Pursuant to Article 201 of the TCC, a stock corporation that knowingly gets into a cross shareholding situation by acquiring the shares of another stock corporation can only use one-fourth of its total votes arising from the shares subject to participation and of its other shareholding rights; all other shareholding rights, except for the right to acquire the gratis shares, shall be frozen. Such shares shall not be taken into account in the calculation of the general assembly meeting.

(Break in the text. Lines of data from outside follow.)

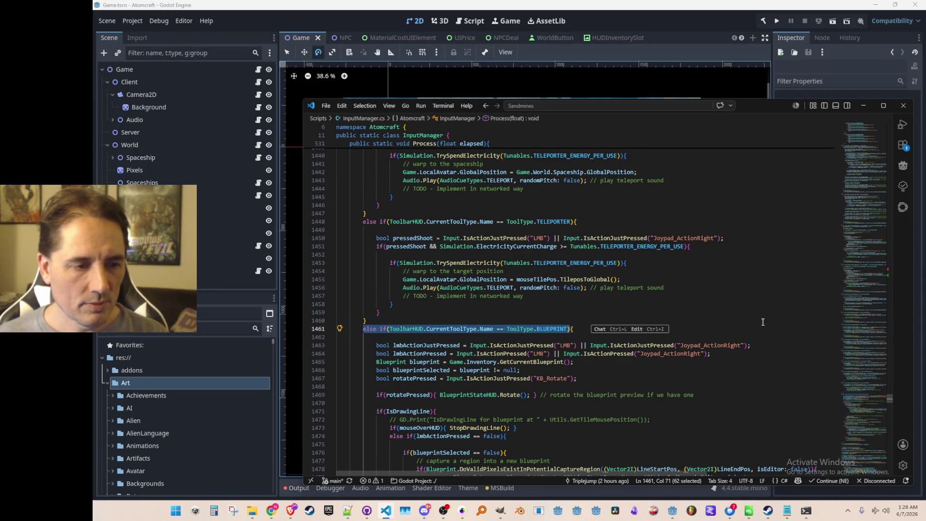
key("Left")
key("Return")
key("Up")
key("ctrl+v")
key("shift+Home")
key("BackSpace")
key("BackSpace")
key("BackSpace")
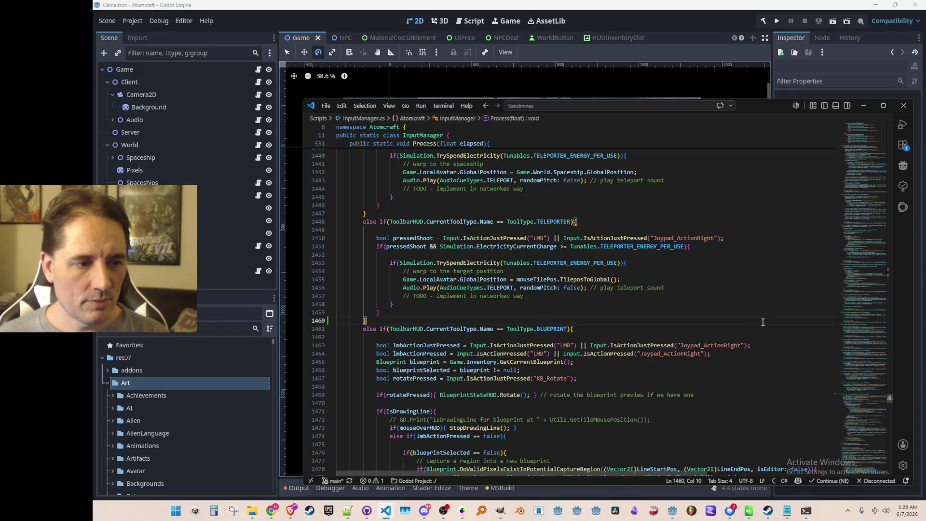
Add a BURROWER_KEY branch at line 1518 calling localAvatar.ToggleBurrowerMode() on left click.
scroll(699, 336, "down", 4)
scroll(699, 335, "down", 5)
left_click(743, 289)
key("ctrl+v")
key("Return")
type("}")
key("Up")
key("End")
key("ctrl+v")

Pursuant to Article 201/2 of the TCC, such limitation shall only apply if the acquired share is not the parent company, and it shall not be applied if the parent company acquires the shares of the sister company, or if both companies are parent companies of each other. Therefore, it is reasonable to conclude that the voting rights may be used by the sister company if the shares of the parent company are acquired. However, as explained below, in case of the Acquisition of the Parent Company by the Sister Company, all rights regarding the acquired shares by the sister company shall freeze. Thus, there is an opinion in the doctrine which defends that Articles 201/2 and 389 do not comply with each other.[8]
Conclusion
The TCC regulates the freezing of voting rights under certain cases of conflicts of interest. Apart from the lack of a voting right, freezing is a permanent state, and the relevant voting rights cannot be used until the reason for the freezing is removed. Additionally, such shares shall not be taken into account in the calculation of the quorums for general assembly meetings.
- Erdem, Ercüment: “Recent Developments on Voting Rights under the new TCC” Erdem & Erdem Newsletter, August, 2011.
- Yanlı, Veliye; Okutan Nilsson, Gül: Prof. Dr. Hamdi Yasaman"a Armağan: Türk Ticaret Kanunu’nun 198. Maddesi Uyarınca Bildirim Yapılmamasının Anonim Şirketteki Oy Haklarına Etkisi, On İki Levha Yayıncılık, İstanbul, 2017, p. 779.
- Yanlı; Okutan Nilsson, p. 779
- Okutan Nilsson, Gül: Türk Ticaret Kanunu Tasarısı"na Göre Şirketler Topluluğu Hukuku, On İki Levha Yayıncılık, İstanbul, 2009, p. 527.
- Yanlı; Okutan Nilsson, p. 777.
- Çapa, Mehmet Sadık: Anonim ve Limited Şirketlerin Kendi Paylarını İktisap Etmesi, On İki Levha Yayıncılık, İstanbul, 2013, p. 107.
- Sevinç Atılganer, Melisa: “Certain Shareholder Rights in Companies’ Acquisition of its Own Shares,” Erdem & Erdem Newsletter, June, 2020.
- Kendigelen, Abuzer: Yeni Türk Ticaret Kanunu: Değişiklikler, Yenilikler ve İlk Tespitler, On İki Levha Yayıncılık, İstanbul, 2016, p. 183.